Before we get started, consider this your *spoiler warning for You Are What You Eat: A Twin Experiment*.
The 2024 Netflix documentary You Are What You Eat: A Twin Experiment has been causing a stir ever since it hit the streaming service, with no end of people flocking to social media to express their horror.
It might not be as literally terrifying as the likes of American Nightmare or Tiger King, but it’s got plenty of people re-evaluating their own life choices.
The four-part series follows a trial by Stanford Medicine which saw four sets of twins split down the middle, with one of each pair being on a vegan diet while the other maintained an omnivorous one.
Over the course of the trial, the diets’ impact on each twin was monitored, investigated, and compared to their opposite number, with the aim being to find out what diets’ effects would be on people who are, to all intents and purposes, genetically identical.
"The study found that, after only eight weeks, the twins eating the plant-based diet experienced: an increase in their life expectancy; reduced visceral fat (the dangerous fat that accumulates around your organs); reduced risk of heart disease; and even a heightened sexual drive,” said Netflix’s Tudum.
“The results surprised even the Stanford research team."
While the documentary is over a year old, viewers are still being blown away by the trial’s results and the conclusions is draws about certain foods.

Plenty of people have weighed in on it on social media over the past year, including one X user who said: "Watching it now. Very enlightening."
"I know someone that watched that and has decided to work on becoming a vegan," said another person.
"Watching 'You Are What You Eat' on Netflix and it’s making me rethink my whole life,” said a third person. “I’m so grateful we found a local farm to get our meat and produce from. It’s all so scary."
It’s even convinced some people to cut meat out of their diets: "I’m watching You Are What You Eat on Netflix and I’m done eating meat because of it. It’s traumatising.

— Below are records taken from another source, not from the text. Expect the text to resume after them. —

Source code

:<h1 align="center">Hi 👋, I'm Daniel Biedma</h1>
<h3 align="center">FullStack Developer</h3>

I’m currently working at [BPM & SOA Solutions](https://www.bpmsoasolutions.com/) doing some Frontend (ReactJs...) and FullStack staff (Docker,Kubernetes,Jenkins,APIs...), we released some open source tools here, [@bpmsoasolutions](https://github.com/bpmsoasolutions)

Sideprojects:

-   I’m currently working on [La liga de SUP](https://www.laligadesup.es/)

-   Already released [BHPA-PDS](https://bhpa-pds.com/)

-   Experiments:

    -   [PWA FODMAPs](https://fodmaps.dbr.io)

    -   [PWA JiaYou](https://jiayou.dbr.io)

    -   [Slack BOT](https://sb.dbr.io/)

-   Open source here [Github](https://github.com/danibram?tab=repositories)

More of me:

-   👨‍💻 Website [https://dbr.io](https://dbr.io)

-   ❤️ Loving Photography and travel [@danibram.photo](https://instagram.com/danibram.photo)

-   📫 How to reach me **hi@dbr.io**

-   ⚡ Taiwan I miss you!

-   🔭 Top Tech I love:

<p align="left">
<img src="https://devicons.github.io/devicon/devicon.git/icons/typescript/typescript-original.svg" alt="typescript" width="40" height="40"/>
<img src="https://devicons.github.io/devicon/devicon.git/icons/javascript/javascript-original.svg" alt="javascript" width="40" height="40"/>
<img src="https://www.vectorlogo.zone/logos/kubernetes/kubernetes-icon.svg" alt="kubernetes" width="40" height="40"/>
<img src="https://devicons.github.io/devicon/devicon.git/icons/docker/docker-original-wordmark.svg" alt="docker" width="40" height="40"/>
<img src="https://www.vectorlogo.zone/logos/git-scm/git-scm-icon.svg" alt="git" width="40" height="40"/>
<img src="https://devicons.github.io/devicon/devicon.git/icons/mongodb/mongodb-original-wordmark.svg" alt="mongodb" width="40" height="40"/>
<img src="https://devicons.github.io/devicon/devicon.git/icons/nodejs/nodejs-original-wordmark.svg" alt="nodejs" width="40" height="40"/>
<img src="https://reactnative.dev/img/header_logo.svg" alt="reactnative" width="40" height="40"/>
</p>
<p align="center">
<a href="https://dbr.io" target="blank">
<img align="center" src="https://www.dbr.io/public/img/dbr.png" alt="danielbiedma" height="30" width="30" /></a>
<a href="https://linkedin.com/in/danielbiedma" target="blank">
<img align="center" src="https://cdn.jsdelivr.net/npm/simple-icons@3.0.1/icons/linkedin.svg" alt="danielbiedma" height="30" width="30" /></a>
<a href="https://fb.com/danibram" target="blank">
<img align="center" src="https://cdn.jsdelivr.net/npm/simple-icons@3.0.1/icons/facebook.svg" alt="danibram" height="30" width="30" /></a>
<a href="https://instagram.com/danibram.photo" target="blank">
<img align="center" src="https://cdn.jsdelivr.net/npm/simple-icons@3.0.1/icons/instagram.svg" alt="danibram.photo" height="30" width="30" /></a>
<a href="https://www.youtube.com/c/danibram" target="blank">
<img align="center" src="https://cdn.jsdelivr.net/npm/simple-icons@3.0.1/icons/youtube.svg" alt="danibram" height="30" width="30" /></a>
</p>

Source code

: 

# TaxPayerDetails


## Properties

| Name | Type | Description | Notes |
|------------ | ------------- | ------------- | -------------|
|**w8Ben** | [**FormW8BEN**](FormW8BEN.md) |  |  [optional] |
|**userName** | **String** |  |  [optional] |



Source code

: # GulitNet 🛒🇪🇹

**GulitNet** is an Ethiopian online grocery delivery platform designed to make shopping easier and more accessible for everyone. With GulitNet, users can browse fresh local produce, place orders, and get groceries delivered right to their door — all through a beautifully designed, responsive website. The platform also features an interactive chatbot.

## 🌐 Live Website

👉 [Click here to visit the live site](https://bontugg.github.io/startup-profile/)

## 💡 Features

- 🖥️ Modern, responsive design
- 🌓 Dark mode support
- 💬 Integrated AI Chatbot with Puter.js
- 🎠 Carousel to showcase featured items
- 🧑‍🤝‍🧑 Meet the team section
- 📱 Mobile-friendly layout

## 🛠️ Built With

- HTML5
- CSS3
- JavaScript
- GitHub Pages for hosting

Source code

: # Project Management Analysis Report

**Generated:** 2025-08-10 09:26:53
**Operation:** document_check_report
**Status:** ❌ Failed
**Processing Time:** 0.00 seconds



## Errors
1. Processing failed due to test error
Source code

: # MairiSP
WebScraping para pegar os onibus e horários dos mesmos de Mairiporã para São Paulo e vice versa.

Plenty more have been angered by the show’s apparent messaging around food.
"This was horrible,” said one person. “Want to sell us a bunch of chemically sprayed over processed vegetables!!!! This was a joke."
"I endured 'You Are What You Eat' on Netflix last night,” began another upset viewer. “Far from being an unbiased comparison of two diets, it's a propaganda piece for our meat-free future.”
The show’s participants were certainly convinced by the study’s process, effects, and conclusions, however.
In an update issued by Netflix in January this year, Tudum reported that participants had reduced their red meat consumption or increased the amount of plant-based foods on their plates since finishing the study.
Twins Pam and Wendy, who featured in the doc, are from South Africa and had grown up eating meat most days. After taking part, in their January update they said their diets are now “not fully plant-based,” but they “don’t eat meat like before”, and they have "cut their meat consumption by around half".
Considering red meat’s close association with bowel cancer, its environmental impacts, and the fact you can get protein from plenty of other sources - not least poultry and fish - there are plenty of good reasons to cut back on it.